One day a soldier man pretended he wants to buy some of my goods. He said he wants to

go to try the clothes and asked me to wait there for him. He went with the clothes and never

came back. When I returned to the house my uncle did not believe me that the things got

stolen. So he locked me in a room tied me and started to flog me mercilessly. I ran away and

came to the streets. I had a basket and a broom and would sweep for people. This is how I

survived.

Later my uncle’s wife found me in the market and convinced me to come back to the house,

promising to send me to school. So I followed her.

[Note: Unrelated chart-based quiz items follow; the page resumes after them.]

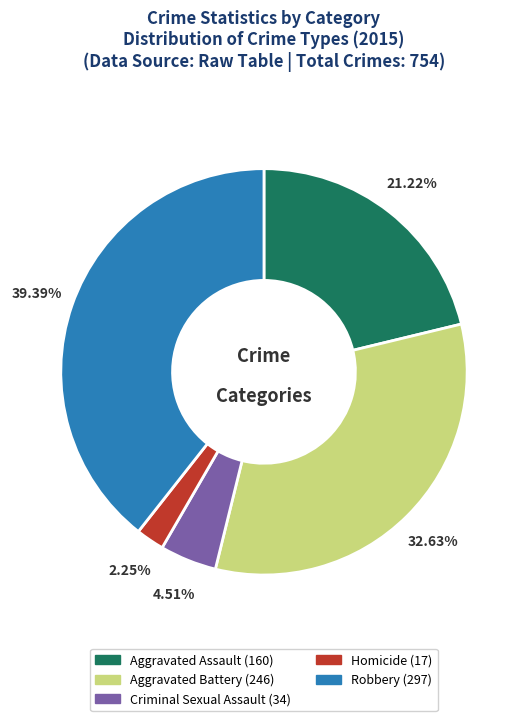

The Criminal Sexual Assault slice represents 5% of the pie. True or false?

True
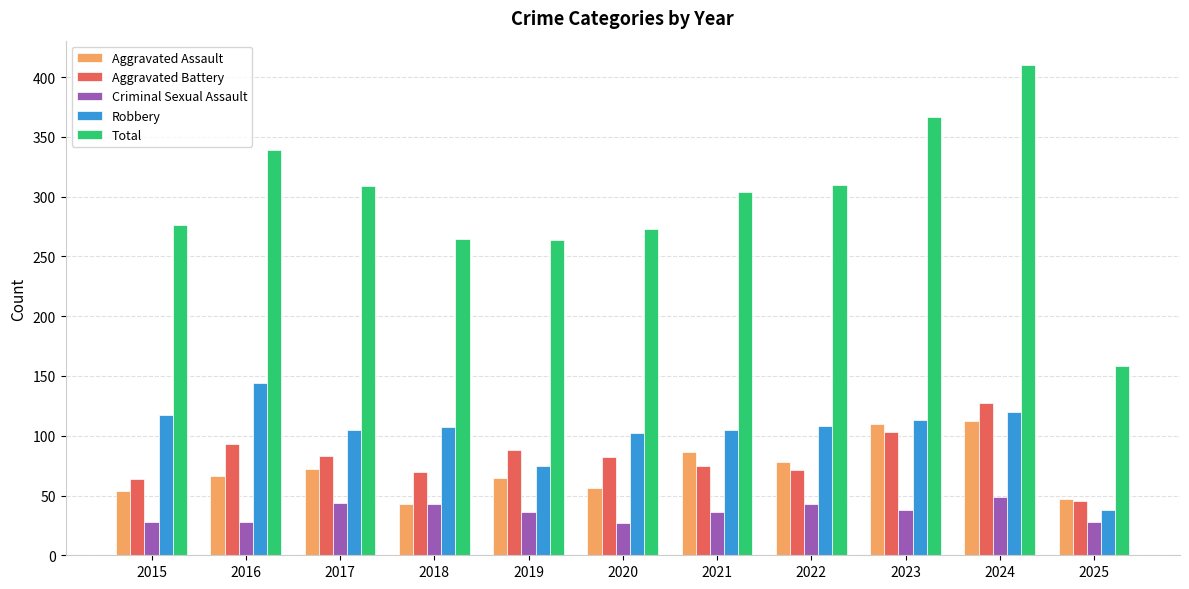

True or false: Aggravated Assault has a value of 66 at 2016.

True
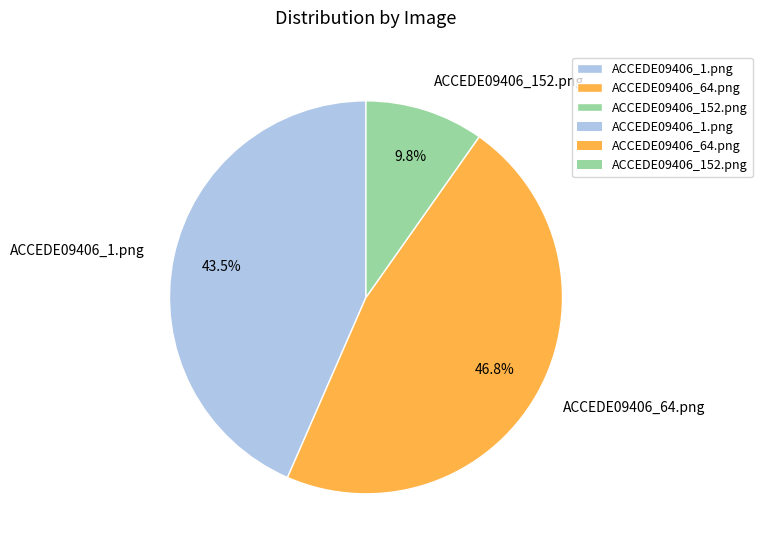

What is the smallest slice in the pie chart?

ACCEDE09406_152.png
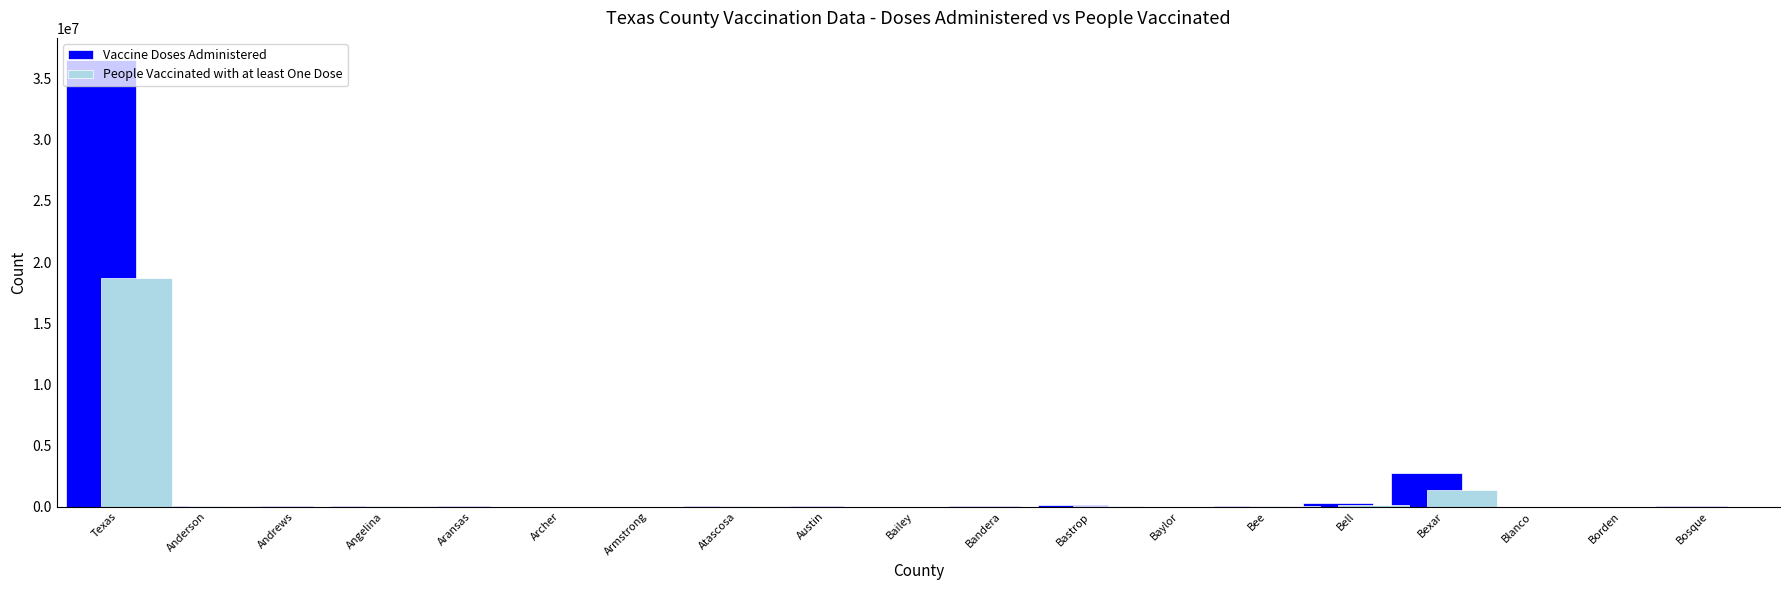

Which series changed the most between Texas and Archer?

Vaccine Doses Administered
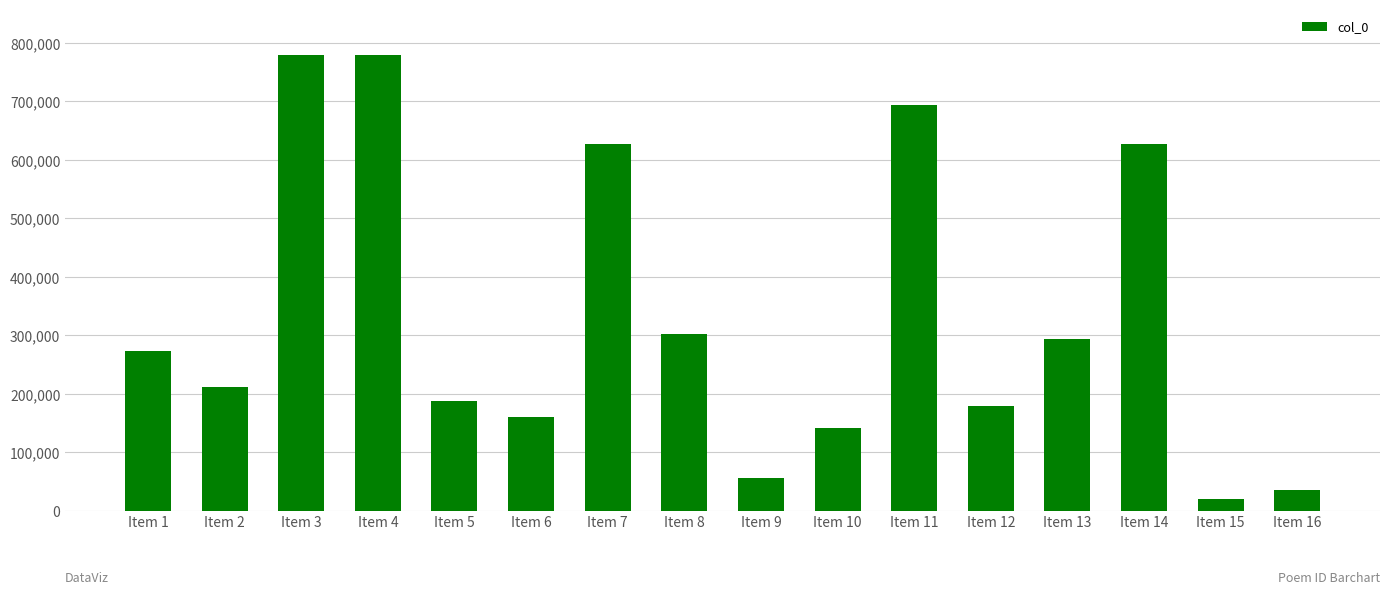

The value at Item 14 is 627093. True or false?

True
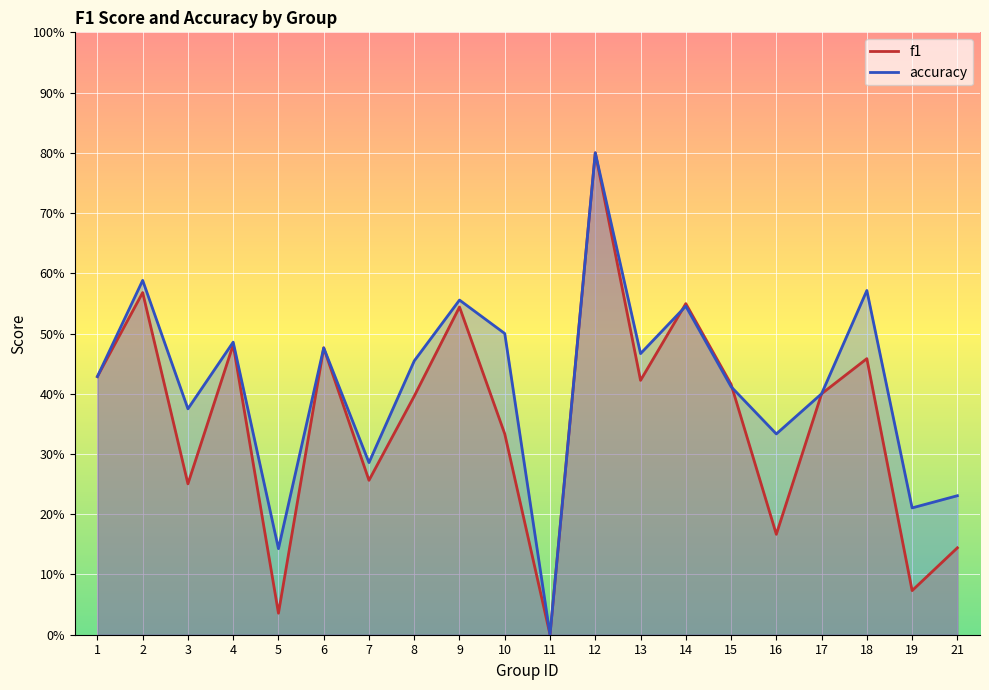

At which category does the chart reach its peak across all series?

12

But instead of sending me to school they

bought a wheelbarrow and sent me out every day to push load for people to earn money.

Every day I had to come home with minimum 7000 Leones otherwise my uncle would beat

me. I was only given the leftovers to eat. Every day I would bring the money to the house.

One day when I parked the wheelbarrow in a corner to buy food somebody stole it. My uncle

burned all my clothes and sent me out to the streets naked to find the wheelbarrow. I started

to cry because I had no idea who stole the wheelbarrow from me. So I did not go back to the

house. I returned to my mother in the village. She was very poor. We would exchange wood

and vegetables from the farm for other things and fish. We would pick mangoes from the tree

and catch fish in the swamp. That is how we lived. At that time there was war in Sierra Leone

and we soon had to leave the village for safety

My mother and father went to Waterloo and sent me to Freetown to stay with another uncle

hoping that he would send me to school. This uncle also failed to send me to school and just

used me to sell for him in the streets. One night the rebels came to my uncle’s compound. We

were singing: “We want peace-We want peace”. One rebel who had 1 eye called me aside. He

told me to hold his gun and threatened to kill me. I was around 5 years old. I was so small I

could not even carry the gun. It would drag on the ground when we were walking. They took

me to the bush and I lived there with them for some time-maybe 1 or 2 years. They would

cut holes under my eyes and place drugs inside to make us young boys fearless. Then they

would send us to fight and open fire. I still have the scars under my right and left eye. One

day the rebel commander sent me and some other boys with guns to a village near Masheka to

loot and bring food. When we reached the village I started to run into the bush until I reached

another village. In that village I met some ECOMOG soldiers who gave me food and took me

to Waterloo. I did not find my mother or father so I went to Freetown. That is how I ended

up in lion base Later on I started to steal. Then this became my means of survival. This is

how I ended up in prison for stealing a handbag from a woman. I was sentenced for 2 years. I

started to cry. The people in the court asked me where are your parents. I told them that I have

nobody; only God is my mother and father. A human rights lawyer intervened and reduces my

time to 17 months, because I was so young at the time. I served my time and came out. Two

month later I was arrested again for stealing a mobile phone. I went back to prison 4 more

times all together. In total I spent three and a half years of my life in prison. This opportunity

design and create things came to my rescue. If it was not for this program I would probably

be dead now. I love my job and I love my life now. I love to draw. I pray to god every night

before I sleep to guide and protect us and so that we can continue this work. I am taking

lessons at home twice a day. I can now read and write. I want to attend school in September. I

have dreamed about this since I was very small. I didn’t believe that this day would come.